==== Extracted data ====
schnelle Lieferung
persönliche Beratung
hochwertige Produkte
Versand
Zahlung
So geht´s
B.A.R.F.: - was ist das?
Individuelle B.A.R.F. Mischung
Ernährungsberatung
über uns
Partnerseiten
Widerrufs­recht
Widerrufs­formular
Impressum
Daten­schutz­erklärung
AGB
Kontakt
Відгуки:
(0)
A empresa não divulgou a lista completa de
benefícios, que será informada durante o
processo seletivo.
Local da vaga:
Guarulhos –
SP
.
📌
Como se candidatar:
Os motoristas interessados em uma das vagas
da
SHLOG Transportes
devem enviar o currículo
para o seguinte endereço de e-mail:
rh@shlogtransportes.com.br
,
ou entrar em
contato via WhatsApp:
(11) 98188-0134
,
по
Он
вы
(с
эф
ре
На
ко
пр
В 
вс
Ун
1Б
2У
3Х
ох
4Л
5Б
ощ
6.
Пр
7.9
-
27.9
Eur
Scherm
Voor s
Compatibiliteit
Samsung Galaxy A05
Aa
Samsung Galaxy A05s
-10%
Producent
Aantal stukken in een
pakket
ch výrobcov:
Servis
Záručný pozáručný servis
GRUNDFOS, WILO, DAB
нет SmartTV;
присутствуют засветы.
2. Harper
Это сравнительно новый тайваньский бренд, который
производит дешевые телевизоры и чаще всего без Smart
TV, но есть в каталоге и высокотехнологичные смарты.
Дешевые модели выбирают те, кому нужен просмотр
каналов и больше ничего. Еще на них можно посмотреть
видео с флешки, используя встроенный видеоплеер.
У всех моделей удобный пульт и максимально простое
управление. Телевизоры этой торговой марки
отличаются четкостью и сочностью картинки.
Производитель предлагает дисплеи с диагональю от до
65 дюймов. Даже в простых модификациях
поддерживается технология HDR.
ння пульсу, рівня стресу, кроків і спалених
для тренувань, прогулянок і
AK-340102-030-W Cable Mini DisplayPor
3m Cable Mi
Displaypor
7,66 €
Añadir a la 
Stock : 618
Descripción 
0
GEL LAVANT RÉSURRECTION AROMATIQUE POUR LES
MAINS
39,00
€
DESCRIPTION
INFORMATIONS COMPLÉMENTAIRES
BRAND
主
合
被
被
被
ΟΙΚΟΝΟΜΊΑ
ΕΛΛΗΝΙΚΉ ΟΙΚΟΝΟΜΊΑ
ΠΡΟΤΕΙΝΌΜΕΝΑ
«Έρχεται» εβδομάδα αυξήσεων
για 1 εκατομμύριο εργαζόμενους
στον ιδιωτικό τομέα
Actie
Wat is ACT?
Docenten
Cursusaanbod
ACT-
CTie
====
What is expected: Every entry should be reproduced word for word.

Exercise response:
schnelle Lieferung
persönliche Beratung
hochwertige Produkte
Versand
Zahlung
So geht´s
B.A.R.F.: - was ist das?
Individuelle B.A.R.F. Mischung
Ernährungsberatung
über uns
Partnerseiten
Widerrufs­recht
Widerrufs­formular
Impressum
Daten­schutz­erklärung
AGB
Kontakt
Відгуки:
(0)
A empresa não divulgou a lista completa de
benefícios, que será informada durante o
processo seletivo.
Local da vaga:
Guarulhos –
SP
.
📌
Como se candidatar:
Os motoristas interessados em uma das vagas
da
SHLOG Transportes
devem enviar o currículo
para o seguinte endereço de e-mail:
rh@shlogtransportes.com.br
,
ou entrar em
contato via WhatsApp:
(11) 98188-0134
,
по
Он
вы
(с
эф
ре
На
ко
пр
В 
вс
Ун
1Б
2У
3Х
ох
4Л
5Б
ощ
6.
Пр
7.9
-
27.9
Eur
Scherm
Voor s
Compatibiliteit
Samsung Galaxy A05
Aa
Samsung Galaxy A05s
-10%
Producent
Aantal stukken in een
pakket
ch výrobcov:
Servis
Záručný pozáručný servis
GRUNDFOS, WILO, DAB
нет SmartTV;
присутствуют засветы.
2. Harper
Это сравнительно новый тайваньский бренд, который
производит дешевые телевизоры и чаще всего без Smart
TV, но есть в каталоге и высокотехнологичные смарты.
Дешевые модели выбирают те, кому нужен просмотр
каналов и больше ничего. Еще на них можно посмотреть
видео с флешки, используя встроенный видеоплеер.
У всех моделей удобный пульт и максимально простое
управление. Телевизоры этой торговой марки
отличаются четкостью и сочностью картинки.
Производитель предлагает дисплеи с диагональю от до
65 дюймов. Даже в простых модификациях
поддерживается технология HDR.
ння пульсу, рівня стресу, кроків і спалених
для тренувань, прогулянок і
AK-340102-030-W Cable Mini DisplayPor
3m Cable Mi
Displaypor
7,66 €
Añadir a la 
Stock : 618
Descripción 
0
GEL LAVANT RÉSURRECTION AROMATIQUE POUR LES
MAINS
39,00
€
DESCRIPTION
INFORMATIONS COMPLÉMENTAIRES
BRAND
主
合
被
被
被
ΟΙΚΟΝΟΜΊΑ
ΕΛΛΗΝΙΚΉ ΟΙΚΟΝΟΜΊΑ
ΠΡΟΤΕΙΝΌΜΕΝΑ
«Έρχεται» εβδομάδα αυξήσεων
για 1 εκατομμύριο εργαζόμενους
στον ιδιωτικό τομέα
Actie
Wat is ACT?
Docenten
Cursusaanbod
ACT-
CTie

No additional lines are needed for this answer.